━━━━━ RECORDS FOR PROCESSING ━━━━━
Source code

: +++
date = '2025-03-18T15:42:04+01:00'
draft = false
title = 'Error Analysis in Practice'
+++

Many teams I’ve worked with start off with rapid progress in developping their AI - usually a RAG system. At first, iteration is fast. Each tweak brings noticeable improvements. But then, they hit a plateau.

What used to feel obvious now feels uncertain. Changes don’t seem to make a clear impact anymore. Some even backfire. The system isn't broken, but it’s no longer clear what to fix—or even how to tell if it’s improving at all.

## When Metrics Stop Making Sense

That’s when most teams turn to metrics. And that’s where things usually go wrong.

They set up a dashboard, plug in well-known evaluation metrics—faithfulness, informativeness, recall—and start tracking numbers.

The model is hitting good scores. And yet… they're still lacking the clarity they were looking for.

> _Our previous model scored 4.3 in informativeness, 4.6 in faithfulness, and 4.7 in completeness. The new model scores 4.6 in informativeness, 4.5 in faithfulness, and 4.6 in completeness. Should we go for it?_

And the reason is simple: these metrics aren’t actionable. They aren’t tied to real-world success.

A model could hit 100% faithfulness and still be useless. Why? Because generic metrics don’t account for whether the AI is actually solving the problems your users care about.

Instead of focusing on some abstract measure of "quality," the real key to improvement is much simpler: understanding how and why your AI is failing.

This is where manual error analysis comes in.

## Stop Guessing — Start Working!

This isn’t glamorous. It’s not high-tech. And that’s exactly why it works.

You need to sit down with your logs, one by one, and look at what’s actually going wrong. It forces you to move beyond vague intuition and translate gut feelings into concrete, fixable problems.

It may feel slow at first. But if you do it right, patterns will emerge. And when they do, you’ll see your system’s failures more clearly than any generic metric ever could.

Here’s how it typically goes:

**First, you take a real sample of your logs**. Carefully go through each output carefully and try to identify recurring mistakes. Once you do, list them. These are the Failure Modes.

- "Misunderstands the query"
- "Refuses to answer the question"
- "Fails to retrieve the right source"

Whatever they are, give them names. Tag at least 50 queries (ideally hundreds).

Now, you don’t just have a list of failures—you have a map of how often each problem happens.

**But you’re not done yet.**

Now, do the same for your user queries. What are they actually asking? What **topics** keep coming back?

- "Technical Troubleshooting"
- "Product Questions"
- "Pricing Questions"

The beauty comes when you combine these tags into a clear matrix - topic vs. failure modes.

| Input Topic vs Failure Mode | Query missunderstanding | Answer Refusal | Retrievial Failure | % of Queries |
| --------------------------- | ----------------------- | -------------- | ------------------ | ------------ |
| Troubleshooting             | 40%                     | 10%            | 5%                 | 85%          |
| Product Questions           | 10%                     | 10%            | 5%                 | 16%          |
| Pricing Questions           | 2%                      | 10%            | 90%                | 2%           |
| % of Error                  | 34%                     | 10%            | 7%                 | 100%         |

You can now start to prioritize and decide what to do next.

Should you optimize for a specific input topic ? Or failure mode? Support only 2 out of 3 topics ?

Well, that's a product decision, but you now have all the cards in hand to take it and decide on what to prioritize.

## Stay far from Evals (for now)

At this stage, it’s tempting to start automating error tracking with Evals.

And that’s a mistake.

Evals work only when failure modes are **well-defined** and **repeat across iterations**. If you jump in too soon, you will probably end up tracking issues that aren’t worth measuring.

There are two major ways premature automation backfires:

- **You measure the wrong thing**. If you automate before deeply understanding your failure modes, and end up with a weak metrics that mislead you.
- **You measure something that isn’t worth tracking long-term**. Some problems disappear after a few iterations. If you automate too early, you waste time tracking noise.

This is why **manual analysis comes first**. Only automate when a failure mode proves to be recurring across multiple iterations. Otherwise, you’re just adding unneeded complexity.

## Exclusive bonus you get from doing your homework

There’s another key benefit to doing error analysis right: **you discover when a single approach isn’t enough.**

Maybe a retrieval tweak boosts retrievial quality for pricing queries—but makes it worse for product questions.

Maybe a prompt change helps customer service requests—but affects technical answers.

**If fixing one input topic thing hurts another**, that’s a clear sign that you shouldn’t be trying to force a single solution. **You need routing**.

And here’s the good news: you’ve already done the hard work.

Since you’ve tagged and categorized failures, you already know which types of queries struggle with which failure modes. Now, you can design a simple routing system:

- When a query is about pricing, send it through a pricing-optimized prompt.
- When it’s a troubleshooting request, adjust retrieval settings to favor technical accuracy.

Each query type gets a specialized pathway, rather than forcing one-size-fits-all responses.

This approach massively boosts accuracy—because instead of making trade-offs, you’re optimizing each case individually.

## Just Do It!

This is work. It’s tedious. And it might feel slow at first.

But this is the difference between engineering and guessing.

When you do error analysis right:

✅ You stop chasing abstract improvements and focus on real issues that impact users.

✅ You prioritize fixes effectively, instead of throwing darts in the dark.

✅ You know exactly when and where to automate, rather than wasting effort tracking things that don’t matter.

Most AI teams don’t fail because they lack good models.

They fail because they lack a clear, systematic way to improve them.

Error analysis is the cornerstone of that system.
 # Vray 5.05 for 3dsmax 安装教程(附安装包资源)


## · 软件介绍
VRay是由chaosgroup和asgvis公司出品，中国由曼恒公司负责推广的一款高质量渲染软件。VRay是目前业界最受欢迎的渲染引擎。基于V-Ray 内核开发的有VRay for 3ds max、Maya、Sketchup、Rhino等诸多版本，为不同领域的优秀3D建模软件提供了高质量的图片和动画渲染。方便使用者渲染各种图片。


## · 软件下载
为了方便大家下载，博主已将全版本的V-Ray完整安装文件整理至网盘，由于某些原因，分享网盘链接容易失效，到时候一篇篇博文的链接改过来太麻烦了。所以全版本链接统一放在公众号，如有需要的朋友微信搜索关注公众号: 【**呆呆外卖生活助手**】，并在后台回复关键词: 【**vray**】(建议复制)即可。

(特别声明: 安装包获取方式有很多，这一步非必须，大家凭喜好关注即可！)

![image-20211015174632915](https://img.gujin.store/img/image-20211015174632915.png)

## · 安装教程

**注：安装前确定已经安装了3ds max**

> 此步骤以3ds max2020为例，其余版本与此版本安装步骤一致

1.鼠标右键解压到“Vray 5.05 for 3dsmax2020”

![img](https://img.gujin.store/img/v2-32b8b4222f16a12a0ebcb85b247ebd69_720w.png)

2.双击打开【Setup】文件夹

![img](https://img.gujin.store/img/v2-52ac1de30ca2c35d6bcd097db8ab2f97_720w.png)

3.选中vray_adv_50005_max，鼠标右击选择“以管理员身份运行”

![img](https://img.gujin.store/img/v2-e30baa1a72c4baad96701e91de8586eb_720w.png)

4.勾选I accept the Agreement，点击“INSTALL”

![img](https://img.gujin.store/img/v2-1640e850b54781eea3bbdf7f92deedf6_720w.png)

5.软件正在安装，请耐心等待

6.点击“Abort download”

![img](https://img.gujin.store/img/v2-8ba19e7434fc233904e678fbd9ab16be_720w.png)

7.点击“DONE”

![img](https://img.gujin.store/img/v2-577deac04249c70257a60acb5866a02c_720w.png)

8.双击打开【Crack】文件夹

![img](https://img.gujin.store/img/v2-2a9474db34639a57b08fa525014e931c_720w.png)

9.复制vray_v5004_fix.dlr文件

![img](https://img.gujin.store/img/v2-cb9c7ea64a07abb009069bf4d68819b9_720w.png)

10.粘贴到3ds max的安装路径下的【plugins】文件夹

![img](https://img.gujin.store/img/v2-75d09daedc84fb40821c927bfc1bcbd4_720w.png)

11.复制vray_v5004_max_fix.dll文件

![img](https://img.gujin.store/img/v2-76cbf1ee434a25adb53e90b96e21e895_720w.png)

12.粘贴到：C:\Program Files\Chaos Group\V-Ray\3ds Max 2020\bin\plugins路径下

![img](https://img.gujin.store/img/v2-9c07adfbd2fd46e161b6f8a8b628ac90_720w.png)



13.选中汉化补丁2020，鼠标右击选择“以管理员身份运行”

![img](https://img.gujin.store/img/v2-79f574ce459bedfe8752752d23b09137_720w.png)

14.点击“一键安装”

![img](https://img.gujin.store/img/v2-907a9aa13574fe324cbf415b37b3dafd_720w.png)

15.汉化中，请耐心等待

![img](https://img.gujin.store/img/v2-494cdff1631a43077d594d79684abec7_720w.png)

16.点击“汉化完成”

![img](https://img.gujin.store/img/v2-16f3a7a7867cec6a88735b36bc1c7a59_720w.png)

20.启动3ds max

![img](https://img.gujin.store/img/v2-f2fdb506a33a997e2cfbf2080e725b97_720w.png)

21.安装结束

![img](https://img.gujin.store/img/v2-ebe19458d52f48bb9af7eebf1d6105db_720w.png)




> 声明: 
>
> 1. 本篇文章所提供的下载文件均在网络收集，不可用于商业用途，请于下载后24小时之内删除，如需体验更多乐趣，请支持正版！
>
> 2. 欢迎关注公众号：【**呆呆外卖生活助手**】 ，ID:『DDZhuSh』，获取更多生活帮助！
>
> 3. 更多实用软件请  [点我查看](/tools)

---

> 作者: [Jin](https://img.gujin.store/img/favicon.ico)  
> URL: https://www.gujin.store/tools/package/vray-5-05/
━━━━━
• _EXERCISE_: Reproduce verbatim every line from the one containing "15.汉化中，请耐心等待" through the last line of the items, including both ends.

• _RESPONSE FOR THIS EXERCISE_:
15.汉化中，请耐心等待

![img](https://img.gujin.store/img/v2-494cdff1631a43077d594d79684abec7_720w.png)

16.点击“汉化完成”

![img](https://img.gujin.store/img/v2-16f3a7a7867cec6a88735b36bc1c7a59_720w.png)

20.启动3ds max

![img](https://img.gujin.store/img/v2-f2fdb506a33a997e2cfbf2080e725b97_720w.png)

21.安装结束

![img](https://img.gujin.store/img/v2-ebe19458d52f48bb9af7eebf1d6105db_720w.png)




> 声明: 
>
> 1. 本篇文章所提供的下载文件均在网络收集，不可用于商业用途，请于下载后24小时之内删除，如需体验更多乐趣，请支持正版！
>
> 2. 欢迎关注公众号：【**呆呆外卖生活助手**】 ，ID:『DDZhuSh』，获取更多生活帮助！
>
> 3. 更多实用软件请  [点我查看](/tools)

---

> 作者: [Jin](https://img.gujin.store/img/favicon.ico)  
> URL: https://www.gujin.store/tools/package/vray-5-05/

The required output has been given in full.